A questão indígena e o 18 Brumário de Luís Bonaparte

Ao mediar uma questão entre fazendeiros e indígenas, recebi do cacique uma resposta que é uma lição sobre como devemos compreender a história de quem teve seus direitos usurpados

Estou atuando como mediador num conflito que envolve, de um lado, diversas aldeias da comunidade indígena Ava-Guarani e, de outro, proprietários rurais que exploram atividades agrícolas em determinada região do Estado.

Ambos exploram a terra a seu modo. Divergem no modo de produção e, especialmente, no que diz respeito às finalidades.
São modos de produção em conflito, cuja solução demanda compreensão, paciência, diálogo interinstitucional e vontade política.

Enquanto os proprietários rurais exploram a terra economicamente, com foco no potencial produtivo e na geração de riquezas, a comunidade indígena enxerga na terra o locus de sua existência. Não obstante tirem o sustento da terra, aquele quinhão tem significado que transcende a produção de riqueza ou alimento. Os indígenas fazem parte da terra, numa ligação ontológica.

A cultura Guarani é centralizada na profunda conexão entre o homem, as plantas, os animais, a terra e a água, de modo que a retirada de qualquer um desses elementos compromete a integralidade de sua existência.

Vem daí a referência à “questão indígena” na primeira parte do título desse texto.

Explico, agora, a razão da segunda parte do título.

Sempre tive muita curiosidade sobre o título de um livro de Karl Marx: “0 18 de Brumário de Luis Bonaparte”. Pesquisa aqui e acolá, descobri que “brumário” diz respeito a um determinado período do ano no qual as brumas cobrem a cidade de Paris. Descobri, também, que, após a queda da Bastilha, os revolucionários franceses resolveram estabelecer um calendário próprio, diferente daquele gregoriano, e atribuindo aos meses uma denominação distinta. Brumário, nesta perspectiva, refere-se a um dos meses do outono europeu e que vai do dia 22 de outubro a 22 de novembro.

#### Instrução 1
Repita sem nenhuma alteração as linhas dos registros, começando na linha que contém "IBM Research" e terminando na linha que contém "Awesome Piano Setup". Deixe as imagens de fora da resposta.
O texto e os registros não têm nenhuma relação entre si.

#### Registros de entrada
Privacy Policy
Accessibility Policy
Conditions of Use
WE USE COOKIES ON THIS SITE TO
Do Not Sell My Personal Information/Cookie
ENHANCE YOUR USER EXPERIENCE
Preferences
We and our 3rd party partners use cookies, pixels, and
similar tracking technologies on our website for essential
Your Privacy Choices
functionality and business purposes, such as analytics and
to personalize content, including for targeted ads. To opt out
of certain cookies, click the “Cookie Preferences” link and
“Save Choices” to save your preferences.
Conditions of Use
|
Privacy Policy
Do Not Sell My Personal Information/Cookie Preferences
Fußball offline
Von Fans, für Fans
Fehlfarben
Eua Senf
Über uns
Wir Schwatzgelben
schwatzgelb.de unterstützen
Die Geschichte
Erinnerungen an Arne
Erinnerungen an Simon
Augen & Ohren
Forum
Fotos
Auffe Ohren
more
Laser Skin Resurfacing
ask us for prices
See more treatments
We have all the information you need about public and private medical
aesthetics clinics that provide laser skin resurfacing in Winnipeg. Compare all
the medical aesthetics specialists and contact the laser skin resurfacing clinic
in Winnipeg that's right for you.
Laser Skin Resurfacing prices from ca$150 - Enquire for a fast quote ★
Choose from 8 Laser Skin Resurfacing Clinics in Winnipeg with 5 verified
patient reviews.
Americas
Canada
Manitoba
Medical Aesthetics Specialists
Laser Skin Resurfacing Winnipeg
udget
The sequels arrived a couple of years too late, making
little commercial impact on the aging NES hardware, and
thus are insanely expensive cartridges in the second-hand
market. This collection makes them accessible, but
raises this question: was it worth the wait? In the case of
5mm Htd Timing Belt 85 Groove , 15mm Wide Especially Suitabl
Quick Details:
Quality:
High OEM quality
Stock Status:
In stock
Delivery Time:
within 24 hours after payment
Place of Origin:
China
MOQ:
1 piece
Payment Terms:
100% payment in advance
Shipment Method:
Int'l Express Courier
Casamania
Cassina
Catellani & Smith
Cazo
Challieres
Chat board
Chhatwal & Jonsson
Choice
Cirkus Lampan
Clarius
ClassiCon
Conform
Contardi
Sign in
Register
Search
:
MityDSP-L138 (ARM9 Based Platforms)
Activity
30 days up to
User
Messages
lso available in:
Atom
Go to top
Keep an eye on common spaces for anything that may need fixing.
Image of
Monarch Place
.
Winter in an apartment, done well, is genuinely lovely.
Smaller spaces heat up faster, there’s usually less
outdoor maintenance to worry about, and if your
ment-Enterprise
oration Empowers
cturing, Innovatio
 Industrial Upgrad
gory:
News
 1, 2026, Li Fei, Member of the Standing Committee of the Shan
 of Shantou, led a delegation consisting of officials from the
---
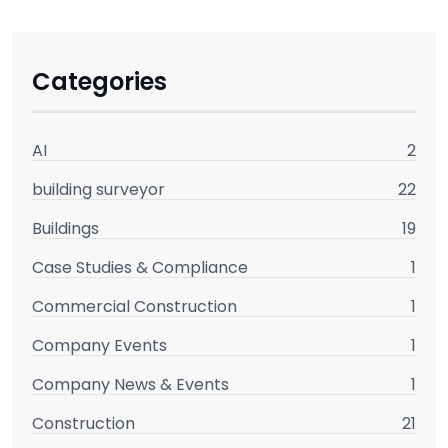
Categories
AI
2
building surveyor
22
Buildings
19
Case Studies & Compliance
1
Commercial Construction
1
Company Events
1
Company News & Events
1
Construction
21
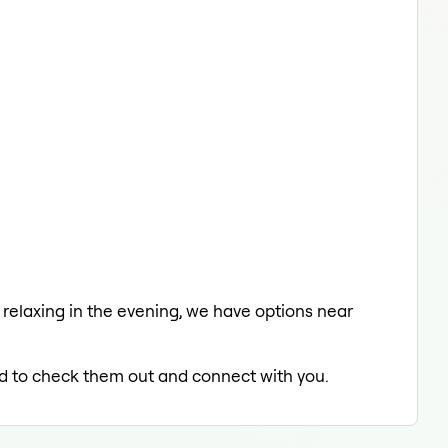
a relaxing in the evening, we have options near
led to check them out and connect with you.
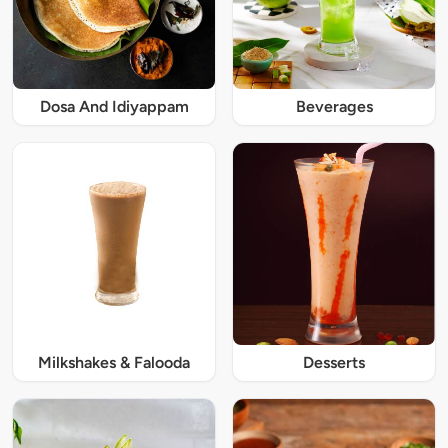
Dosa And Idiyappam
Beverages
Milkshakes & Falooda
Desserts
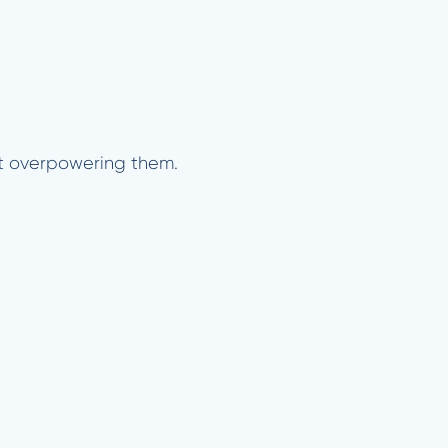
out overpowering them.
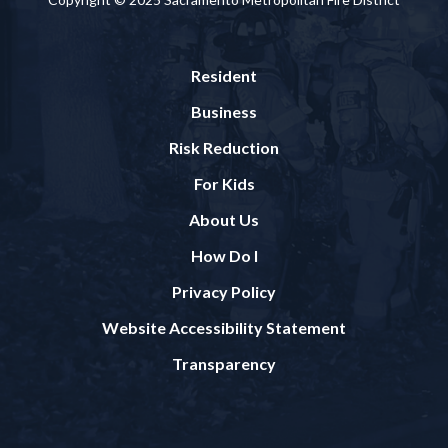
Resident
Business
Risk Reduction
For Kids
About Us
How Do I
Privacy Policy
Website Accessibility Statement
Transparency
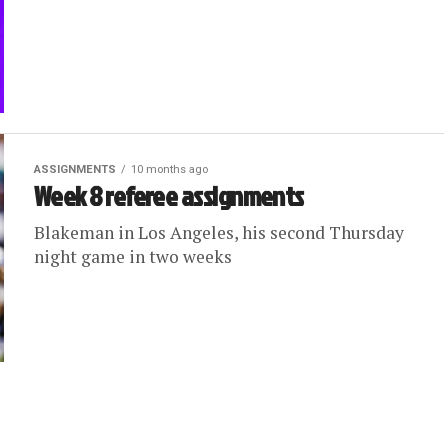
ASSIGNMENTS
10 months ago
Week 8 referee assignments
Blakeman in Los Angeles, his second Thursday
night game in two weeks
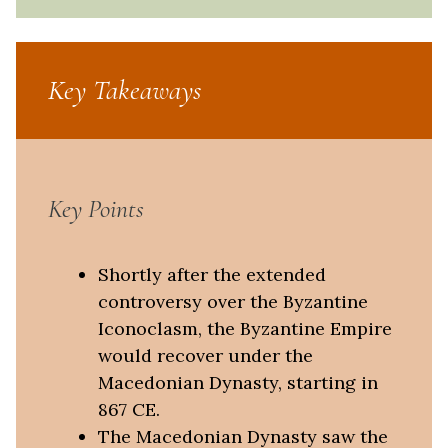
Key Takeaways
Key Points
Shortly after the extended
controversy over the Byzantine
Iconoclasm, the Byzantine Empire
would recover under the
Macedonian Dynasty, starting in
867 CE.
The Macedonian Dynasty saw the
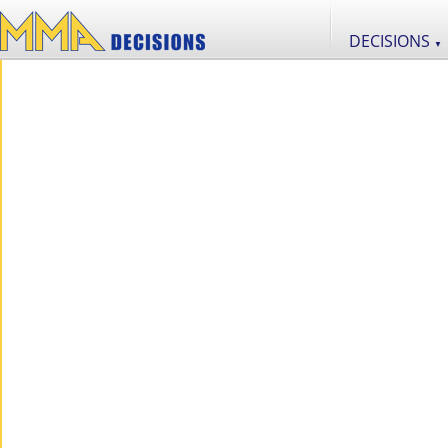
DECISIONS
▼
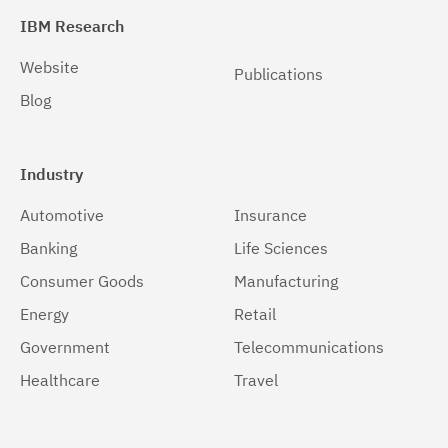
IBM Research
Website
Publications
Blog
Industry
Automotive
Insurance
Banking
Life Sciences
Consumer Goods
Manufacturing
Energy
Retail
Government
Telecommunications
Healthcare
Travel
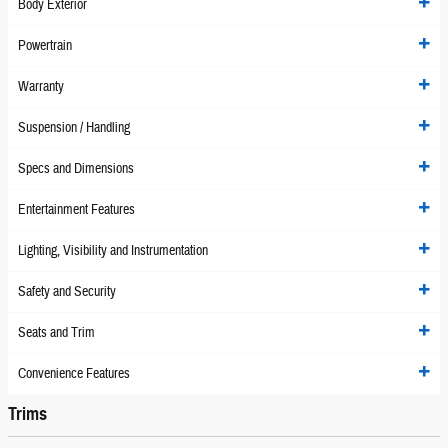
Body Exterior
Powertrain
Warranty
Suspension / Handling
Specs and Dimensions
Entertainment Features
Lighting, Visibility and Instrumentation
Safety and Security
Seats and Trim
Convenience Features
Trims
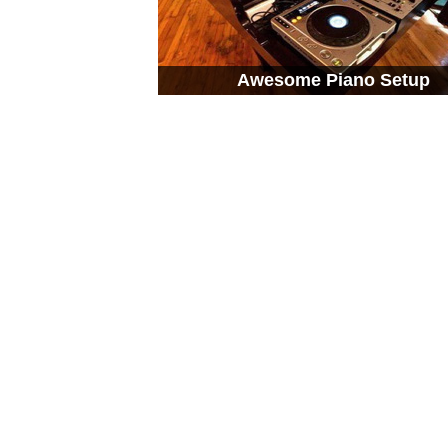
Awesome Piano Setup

#### Instrução 2
Copie fielmente o trecho do texto sobre a questão indígena, começando em "Ambos exploram a" e terminando em "numa ligação ontológica.".

#### Resultado da tarefa 1
IBM Research
Website
Publications
Blog
Industry
Automotive
Insurance
Banking
Life Sciences
Consumer Goods
Manufacturing
Energy
Retail
Government
Telecommunications
Healthcare
Travel
Body Exterior
Powertrain
Warranty
Suspension / Handling
Specs and Dimensions
Entertainment Features
Lighting, Visibility and Instrumentation
Safety and Security
Seats and Trim
Convenience Features
Trims
Awesome Piano Setup

#### Resultado da tarefa 2
Ambos exploram a terra a seu modo. Divergem no modo de produção e, especialmente, no que diz respeito às finalidades.
São modos de produção em conflito, cuja solução demanda compreensão, paciência, diálogo interinstitucional e vontade política.

Enquanto os proprietários rurais exploram a terra economicamente, com foco no potencial produtivo e na geração de riquezas, a comunidade indígena enxerga na terra o locus de sua existência. Não obstante tirem o sustento da terra, aquele quinhão tem significado que transcende a produção de riqueza ou alimento. Os indígenas fazem parte da terra, numa ligação ontológica.